Консулы на войне. Камеринское сражение. Смерть Эномая


   После того, как всякая надежда иметь своим вождем Луция Сергия Катилину исчезла, гладиаторы приняли предложение Спартака: ближайшей весной двинуться к Альпам, после перехода через Альпы войско восставших распустить, каждому вернуться в свою страну и стараться там поднять население против римлян. Спартак, обладавший здравым умом и прозорливостью, делавшей его одним из величайших полководцев своего времени, был уверен, что более продолжительная война с Римом в Италии не может окончиться иначе, как победой квиритов Поэтому в конце февраля 682 года он двинулся из Апулии с двенадцатью легионами по пяти тысяч человек в каждом, с пятью тысячами с лишним велитов и восемью тысячами кавалеристов, — в общем, свыше чем с семьюдесятью тысячами солдат, великолепно обученных и прекрасно вооруженных, по направлению к Самниуму, держась ближе к морю.
   После десятидневного похода, дойдя до области пелигнов, фракиец узнал, что консул Лентул Клодиан собирает в Умбрии армию, приблизительно в тридцать тысяч человек, чтобы загородить ему дорогу к Падусу, в то время, как с тыла готов двинуться из Лациума другой консул — Геллий Публикола, чтобы отрезать ему путь к спасению и возвращению в Апулию. Встревоженный Сенат, понимая уже всю опасность войны с гладиаторами, послал против Спартака, как в труднейший поход, обоих консулов и предоставил в их распоряжение две огромные армии, дав им поручение раз навсегда покончить с гладиатором.
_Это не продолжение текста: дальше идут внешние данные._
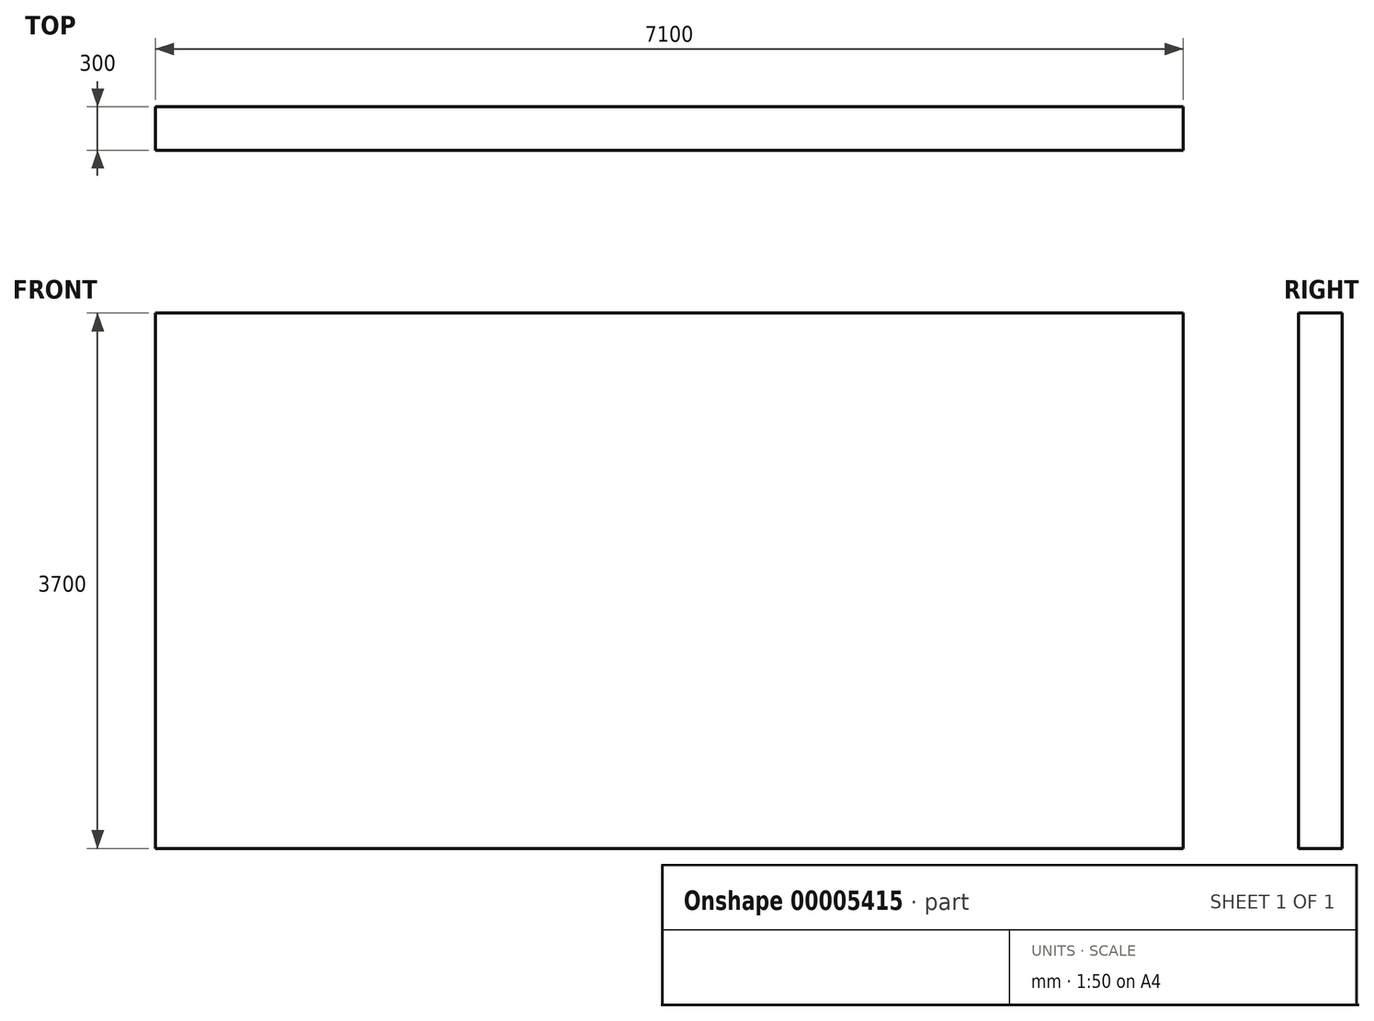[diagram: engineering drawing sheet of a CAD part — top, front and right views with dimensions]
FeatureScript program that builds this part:
annotation { "Feature Type Name" : "Feature", "Feature Type Description" : "" }
export const myFeature = defineFeature(function(context is Context, id is Id, definition is map)
    precondition{}
    {
        {
            var Q0;
            Q0=qCreatedBy(makeId("Front.planeOp"),FACE);
            var sketch = newSketch(context, id + "F0", { "sketchPlane" : qUnion([Q0])});
            skLineSegment(sketch, "E0.bottom", {"start": v(-3351.92, 1919.24) * mm, "end": v(3748.08, 1919.24) * mm});
            skLineSegment(sketch, "E0.top", {"start": v(-3351.92, -1780.76) * mm, "end": v(3748.08, -1780.76) * mm});
            skLineSegment(sketch, "E0.left", {"start": v(-3351.92, 1919.24) * mm, "end": v(-3351.92, -1780.76) * mm});
            skLineSegment(sketch, "E0.right", {"start": v(3748.08, 1919.24) * mm, "end": v(3748.08, -1780.76) * mm});
            skSolve(sketch);
        }
        {
            var Q0;
            Q0=qSketchRegion(id+"F0",true);
            extrude(context, id + "F1", {"entities" : qUnion([Q0]), "depth" : 300 * mm});
        }
    });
   Оба консула собрали свои войска через несколько дней после вступления в свои обязанности: один построил свою армию в Лациуме, другой — в Умбрии. Очевидно, опыт этой войны — поражения, понесенные претором Варинием, квестором Коссинием и самим Орестом, ничему не научили ни Лентула, ни Геллия; консулы не подумали о совместном выступлении против Спартака, — то ли из взаимного соперничества, то ли из не правильных тактических соображений.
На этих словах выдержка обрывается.